In the view of the Commission, Ghana’s quest to re-orient the mindset of the citizenry for national development may not materialise, if the NCCE was not seen as the foremost driver of that agenda.
Chairperson of the Commission, Mrs Josephine Nkrumah, appearing before the Public Accounts Committee of Parliament in Accra yesterday said the Commission’s work was being hampered by the lack of resources.
“It is a notorious fact that the NCCE is one of the under-resourced institutions. Particularly amongst the independent constitutional bodies, perhaps, we are the most under resourced but at the end of the day the highest expectation come at our doorstep and every blame is laid at the door of the NCCE.
“We are woefully inadequately resourced. We have almost 260 district offices but as we speak, we have 132 vehicles and out of that 132 vehicles, more than 60 percent of them are over 12 years old.
So even the running cost of maintaining these vehicles is entirely a different challenge for us,” she complained to the committee.
According to Mrs Nkrumah the Commission’s quarterly subversions delayed by months and virtually grinds the Commission to a halt.
“This year, it is only in this month that we were notified that a release [of funds] had come through. Last year, our third and fourth quarter releases did not materialise.
We received our third quarter release (of last year) in January. And we are constantly battling with the most ordinary of things,” she added.
“This year for instance, our regional and district offices have not received any money from the government of Ghana. How do we expect them to work,” she lamented.
She was, however, at a loss how the same state which failed to resource the Commission to work, managed to pay the staff of the Commission “constantly and regularly.”
“I try to find the balance how in one breath we are paid consistently and regularly but in another breath, we are not given the resources and the tools to work.
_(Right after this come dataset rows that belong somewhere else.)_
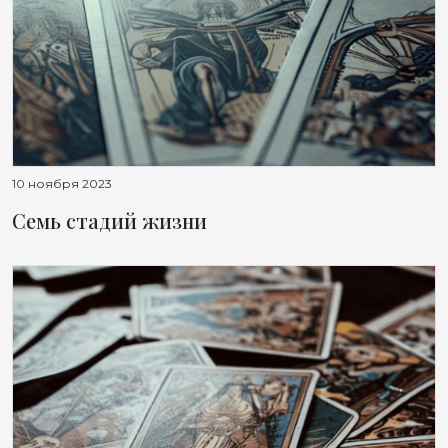
10 ноября 2023
Семь стадий жизни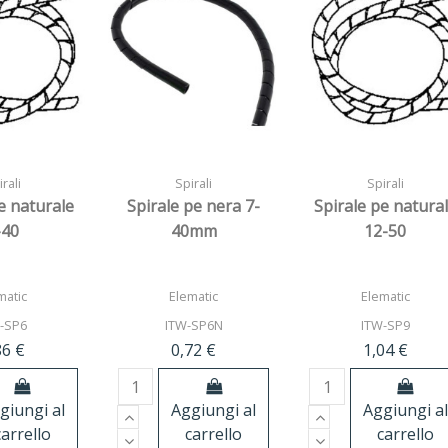
rali
Spirali
Spirali
e naturale
Spirale pe nera 7-
Spirale pe natura
-40
40mm
12-50
matic
Elematic
Elematic
-SP6
ITW-SP6N
ITW-SP9
86 €
0,72 €
1,04 €
giungi al
Aggiungi al
Aggiungi al
carrello
carrello
carrello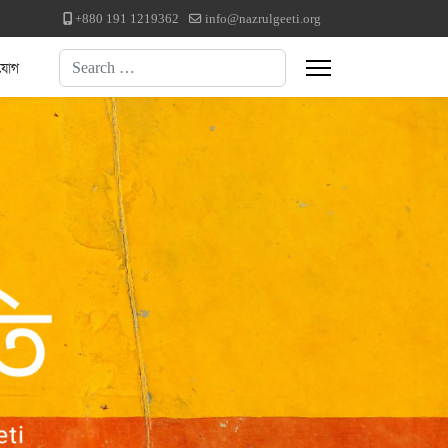
+880 191 1219362
info@nazrulgeeti.org
Search
যোগ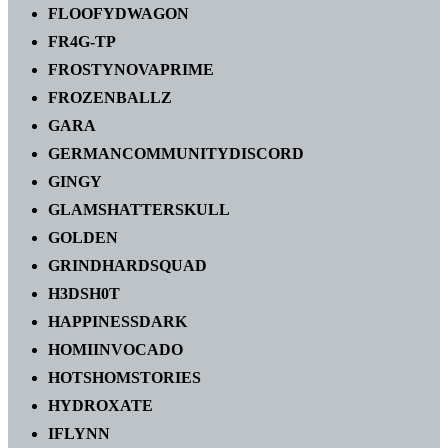
FLOOFYDWAGON
FR4G-TP
FROSTYNOVAPRIME
FROZENBALLZ
GARA
GERMANCOMMUNITYDISCORD
GINGY
GLAMSHATTERSKULL
GOLDEN
GRINDHARDSQUAD
H3DSH0T
HAPPINESSDARK
HOMIINVOCADO
HOTSHOMSTORIES
HYDROXATE
IFLYNN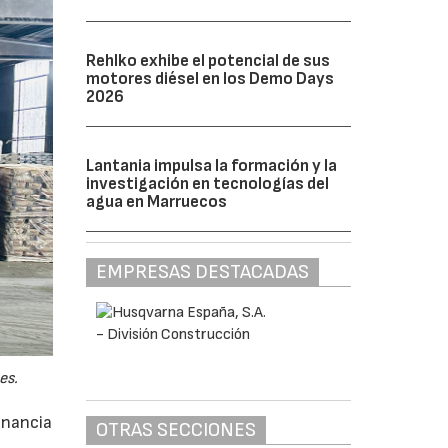
Rehlko exhibe el potencial de sus
motores diésel en los Demo Days
2026
Lantania impulsa la formación y la
investigación en tecnologías del
agua en Marruecos
EMPRESAS DESTACADAS
es.
anancia
OTRAS SECCIONES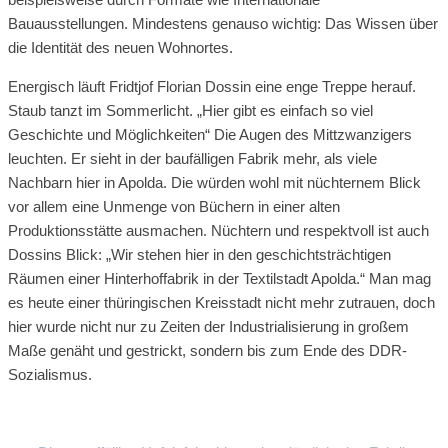
Bauausstellungen. Mindestens genauso wichtig: Das Wissen über
die Identität des neuen Wohnortes.
Energisch läuft Fridtjof Florian Dossin eine enge Treppe herauf.
Staub tanzt im Sommerlicht. „Hier gibt es einfach so viel
Geschichte und Möglichkeiten“ Die Augen des Mittzwanzigers
leuchten. Er sieht in der baufälligen Fabrik mehr, als viele
Nachbarn hier in Apolda. Die würden wohl mit nüchternem Blick
vor allem eine Unmenge von Büchern in einer alten
Produktionsstätte ausmachen. Nüchtern und respektvoll ist auch
Dossins Blick: „Wir stehen hier in den geschichtsträchtigen
Räumen einer Hinterhoffabrik in der Textilstadt Apolda.“ Man mag
es heute einer thüringischen Kreisstadt nicht mehr zutrauen, doch
hier wurde nicht nur zu Zeiten der Industrialisierung in großem
Maße genäht und gestrickt, sondern bis zum Ende des DDR-
Sozialismus.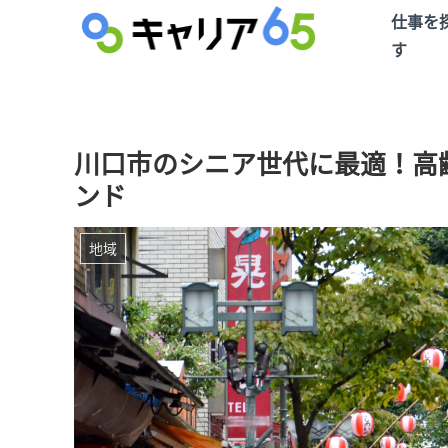
仕事を
す
川口市のシニア世代に最適！高
ンド
地域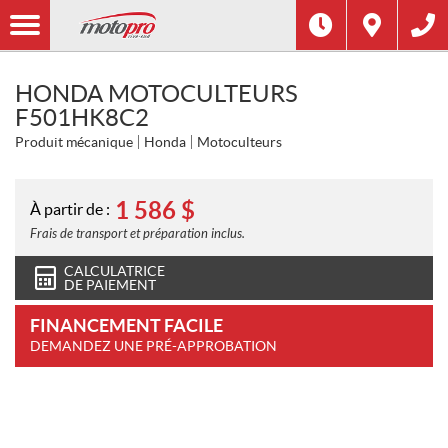
HONDA MOTOCULTEURS
F501HK8C2
Produit mécanique
Honda
Motoculteurs
1 586
$
À partir de :
Frais de transport et préparation inclus.
CALCULATRICE
DE PAIEMENT
FINANCEMENT FACILE
DEMANDEZ UNE PRÉ-APPROBATION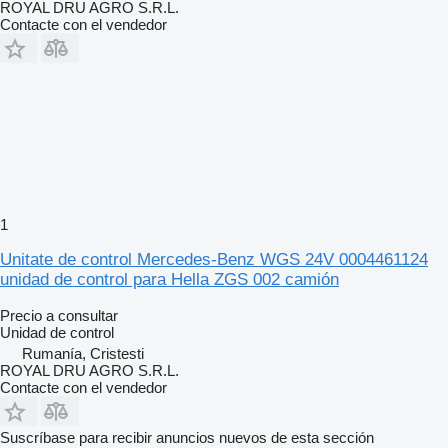
ROYAL DRU AGRO S.R.L.
Contacte con el vendedor
1
Unitate de control Mercedes-Benz WGS 24V 0004461124
unidad de control para Hella ZGS 002 camión
Precio a consultar
Unidad de control
Rumanía, Cristesti
ROYAL DRU AGRO S.R.L.
Contacte con el vendedor
Suscríbase para recibir anuncios nuevos de esta sección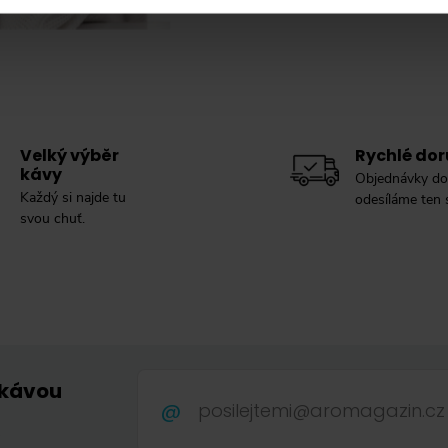
údajů
.
Velký výběr
Rychlé dor
kávy
Objednávky do
Každý si najde tu
odesíláme ten
svou chuť.
 kávou
.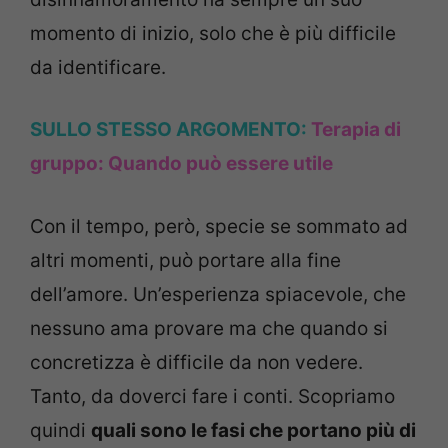
momento di inizio, solo che è più difficile
da identificare.
SULLO STESSO ARGOMENTO:
Terapia di
gruppo: Quando può essere utile
Con il tempo, però, specie se sommato ad
altri momenti, può portare alla fine
dell’amore. Un’esperienza spiacevole, che
nessuno ama provare ma che quando si
concretizza è difficile da non vedere.
Tanto, da doverci fare i conti. Scopriamo
quindi
quali sono le fasi che portano più di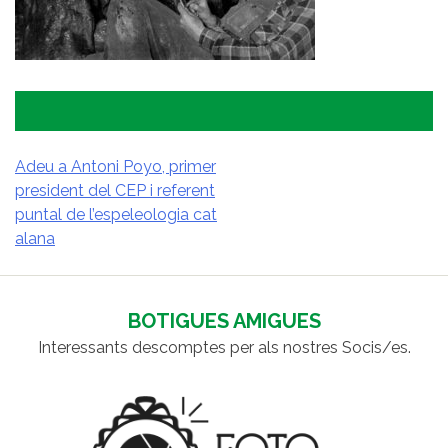
Adeu a Antoni Poyo, primer
president del CEP i referent
NAVEGACIÓ
puntal de l’espeleologia cat
D'ENTRADES
alana
BOTIGUES AMIGUES
Interessants descomptes per als nostres Socis/es.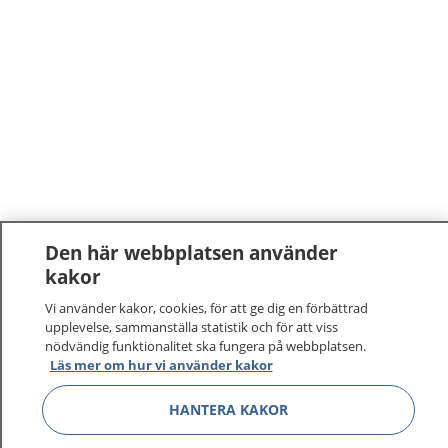
Den här webbplatsen använder
kakor
Vi använder kakor, cookies, för att ge dig en förbättrad
upplevelse, sammanställa statistik och för att viss
nödvändig funktionalitet ska fungera på webbplatsen.
Läs mer om hur vi använder kakor
HANTERA KAKOR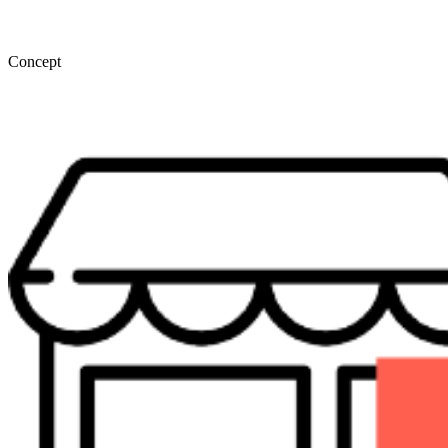
Concept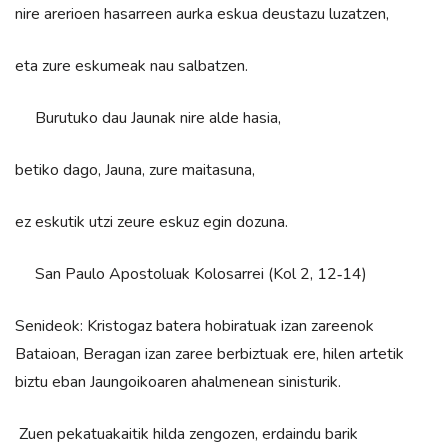
nire arerioen hasarreen aurka eskua deustazu luzatzen,
eta zure eskumeak nau salbatzen.
Burutuko dau Jaunak nire alde hasia,
betiko dago, Jauna, zure maitasuna,
ez eskutik utzi zeure eskuz egin dozuna.
San Paulo Apostoluak Kolosarrei (Kol 2, 12‑14)
Senideok: Kristogaz batera hobiratuak izan zareenok
Bataioan, Beragan izan zaree berbiztuak ere, hilen artetik
biztu eban Jaungoikoaren ahalmenean sinisturik.
Zuen pekatuakaitik hilda zengozen, erdaindu barik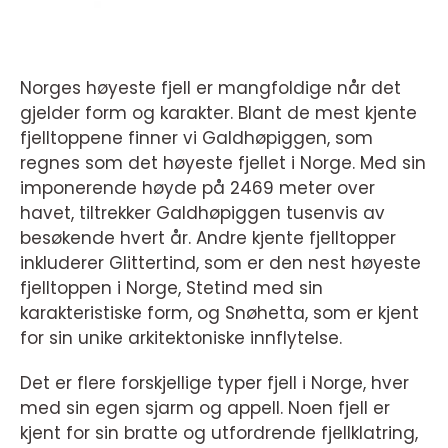
Norges høyeste fjell er mangfoldige når det
gjelder form og karakter. Blant de mest kjente
fjelltoppene finner vi Galdhøpiggen, som
regnes som det høyeste fjellet i Norge. Med sin
imponerende høyde på 2469 meter over
havet, tiltrekker Galdhøpiggen tusenvis av
besøkende hvert år. Andre kjente fjelltopper
inkluderer Glittertind, som er den nest høyeste
fjelltoppen i Norge, Stetind med sin
karakteristiske form, og Snøhetta, som er kjent
for sin unike arkitektoniske innflytelse.
Det er flere forskjellige typer fjell i Norge, hver
med sin egen sjarm og appell. Noen fjell er
kjent for sin bratte og utfordrende fjellklatring,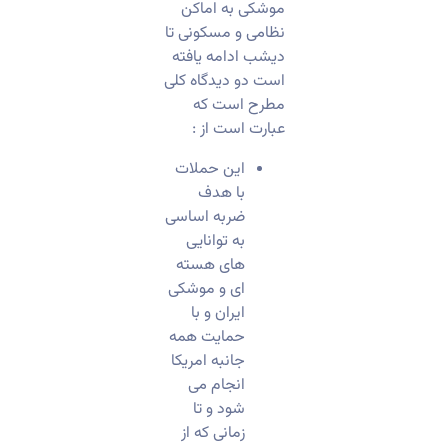
موشکی به اماکن
نظامی و مسکونی تا
دیشب ادامه یافته
است دو دیدگاه کلی
مطرح است که
عبارت است از :
این حملات
با هدف
ضربه اساسی
به توانایی
های هسته
ای و موشکی
ایران و با
حمایت همه
جانبه امریکا
انجام می
شود و تا
زمانی که از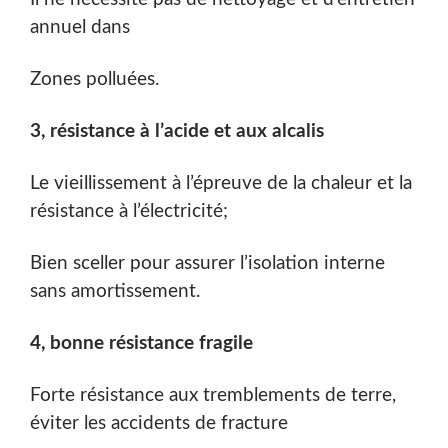
annuel dans
Zones polluées.
3, résistance à l’acide et aux alcalis
Le vieillissement à l’épreuve de la chaleur et la
résistance à l’électricité;
Bien sceller pour assurer l’isolation interne
sans amortissement.
4, bonne résistance fragile
Forte résistance aux tremblements de terre,
éviter les accidents de fracture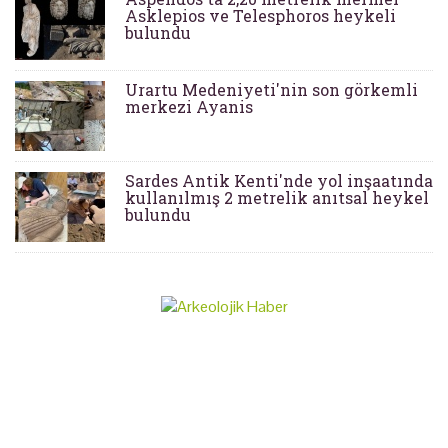
Asklepios ve Telesphoros heykeli
bulundu
Urartu Medeniyeti'nin son görkemli
merkezi Ayanis
Sardes Antik Kenti'nde yol inşaatında
kullanılmış 2 metrelik anıtsal heykel
bulundu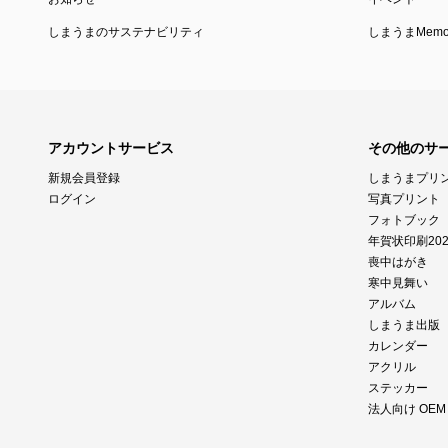
しまうまのサステナビリティ
しまうまMemor
アカウントサービス
その他のサ
新規会員登録
しまうまプリ
ログイン
写真プリント
フォトブック
年賀状印刷202
喪中はがき
寒中見舞い
アルバム
しまうま出版
カレンダー
アクリル
ステッカー
法人向け OE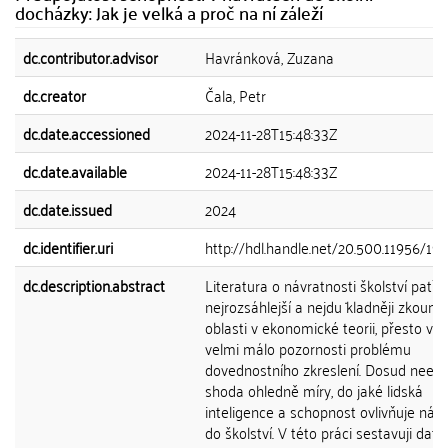
docházky: Jak je velká a proč na ní záleží
dc.contributor.advisor
Havránková, Zuzana
dc.creator
Čala, Petr
dc.date.accessioned
2024-11-28T15:48:33Z
dc.date.available
2024-11-28T15:48:33Z
dc.date.issued
2024
dc.identifier.uri
http://hdl.handle.net/20.500.11956/19
dc.description.abstract
Literatura o návratnosti školství patří
nejrozsáhlejší a nejdu ̇kladněji zkoum
oblasti v ekonomické teorii, přesto vě
velmi málo pozornosti problému
dovednostního zkreslení. Dosud neexi
shoda ohledně míry, do jaké lidská
inteligence a schopnost ovlivňuje náv
do školství. V této práci sestavuji data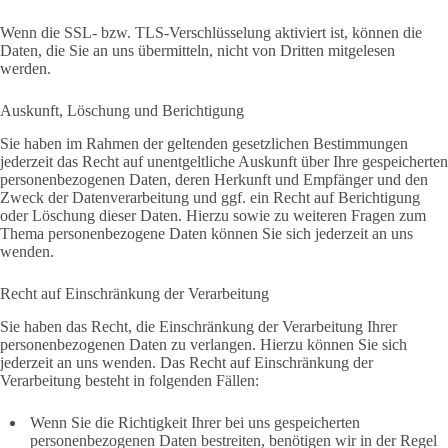
Wenn die SSL- bzw. TLS-Verschlüsselung aktiviert ist, können die
Daten, die Sie an uns übermitteln, nicht von Dritten mitgelesen
werden.
Auskunft, Löschung und Berichtigung
Sie haben im Rahmen der geltenden gesetzlichen Bestimmungen
jederzeit das Recht auf unentgeltliche Auskunft über Ihre gespeicherten
personenbezogenen Daten, deren Herkunft und Empfänger und den
Zweck der Datenverarbeitung und ggf. ein Recht auf Berichtigung
oder Löschung dieser Daten. Hierzu sowie zu weiteren Fragen zum
Thema personenbezogene Daten können Sie sich jederzeit an uns
wenden.
Recht auf Einschränkung der Verarbeitung
Sie haben das Recht, die Einschränkung der Verarbeitung Ihrer
personenbezogenen Daten zu verlangen. Hierzu können Sie sich
jederzeit an uns wenden. Das Recht auf Einschränkung der
Verarbeitung besteht in folgenden Fällen:
Wenn Sie die Richtigkeit Ihrer bei uns gespeicherten
personenbezogenen Daten bestreiten, benötigen wir in der Regel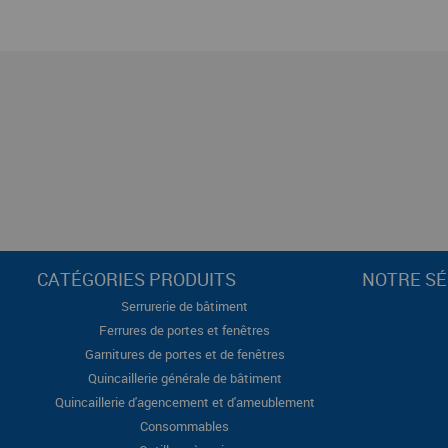
CATÉGORIES PRODUITS
NOTRE SÉ
Serrurerie de bâtiment
Ferrures de portes et fenêtres
Garnitures de portes et de fenêtres
Quincaillerie générale de bâtiment
Quincaillerie d'agencement et d'ameublement
Consommables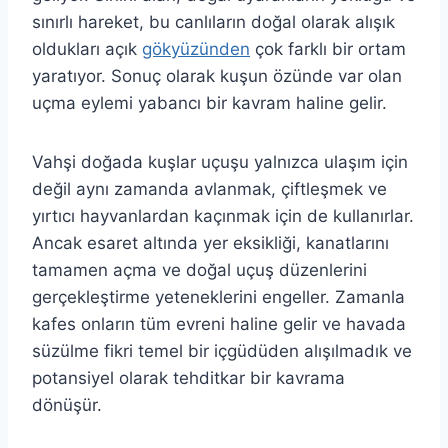
sınırlı hareket, bu canlıların doğal olarak alışık
oldukları açık
gökyüzünden
çok farklı bir ortam
yaratıyor. Sonuç olarak kuşun özünde var olan
uçma eylemi yabancı bir kavram haline gelir.
Vahşi doğada kuşlar uçuşu yalnızca ulaşım için
değil aynı zamanda avlanmak, çiftleşmek ve
yırtıcı hayvanlardan kaçınmak için de kullanırlar.
Ancak esaret altında yer eksikliği, kanatlarını
tamamen açma ve doğal uçuş düzenlerini
gerçekleştirme yeteneklerini engeller. Zamanla
kafes onların tüm evreni haline gelir ve havada
süzülme fikri temel bir içgüdüden alışılmadık ve
potansiyel olarak tehditkar bir kavrama
dönüşür.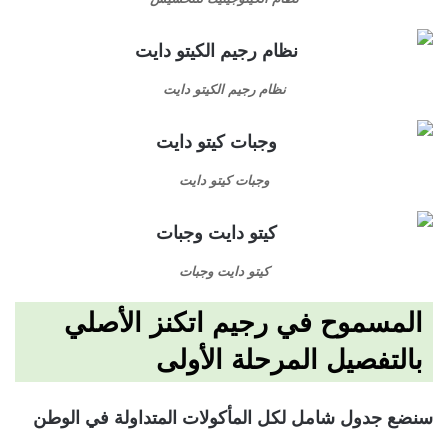
نظام رجيم الكيتو دايت
وجبات كيتو دايت
كيتو دايت وجبات
المسموح في رجيم اتكنز الأصلي
بالتفصيل المرحلة الأولى
سنضع جدول شامل لكل المأكولات المتداولة في الوطن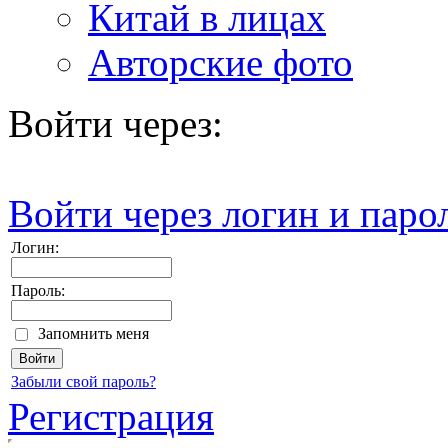
Китай в лицах
Авторские фото
Войти через:
Войти через логин и паро
Логин:
Пароль:
Запомнить меня
Забыли свой пароль?
Регистрация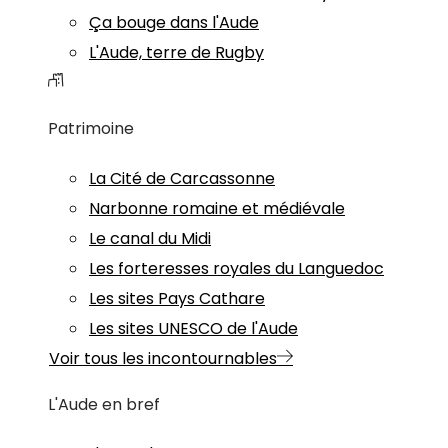
Ça bouge dans l'Aude
L'Aude, terre de Rugby
Patrimoine
La Cité de Carcassonne
Narbonne romaine et médiévale
Le canal du Midi
Les forteresses royales du Languedoc
Les sites Pays Cathare
Les sites UNESCO de l'Aude
Voir tous les incontournables
L'Aude en bref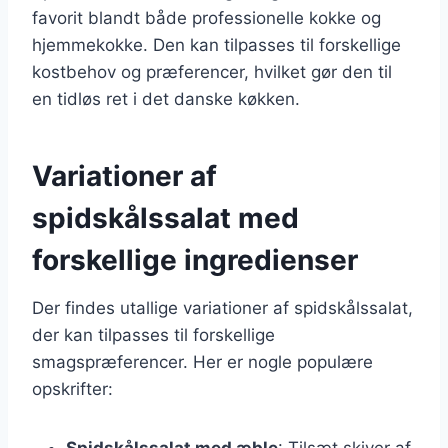
favorit blandt både professionelle kokke og
hjemmekokke. Den kan tilpasses til forskellige
kostbehov og præferencer, hvilket gør den til
en tidløs ret i det danske køkken.
Variationer af
spidskålssalat med
forskellige ingredienser
Der findes utallige variationer af spidskålssalat,
der kan tilpasses til forskellige
smagspræferencer. Her er nogle populære
opskrifter:
Spidskålssalat med æble
: Tilsæt skiver af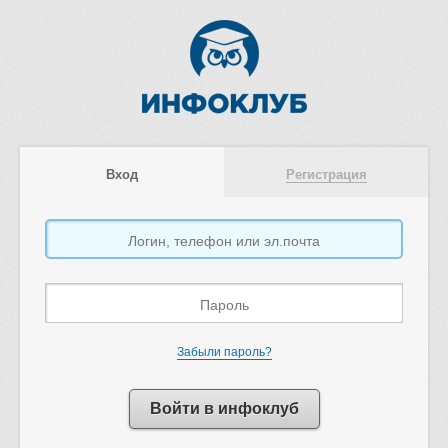
Вход
Регистрация
Забыли пароль?
Войти в инфоклуб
We need to take a second look at it.”
The task of leading the charge to re-orient the minds of the Ghanaian for national development, she said was huge and until the NCCE was seen as a priority entity to drive that process in collaboration with other government agencies and civil society organisations, that objective would come to nought.
Ghana, the NCCE boss noted, continues to lose money on government policies and programmes because the mindset to compliment same has been non-existent due to the lack of resources to take the people through civic education.
“Why do we continue to construct drains and still have people think that rubbish must go into these drains?” She asked.
Probably touched by the lamentations of the NCCE, James Klutse Avedzi, chairman of the committee suggested to the Auditor-General to consider conducting a performance audit into the work of the NCCE to see “whether they are delivering on their mandate and if they are not, what the challenges are.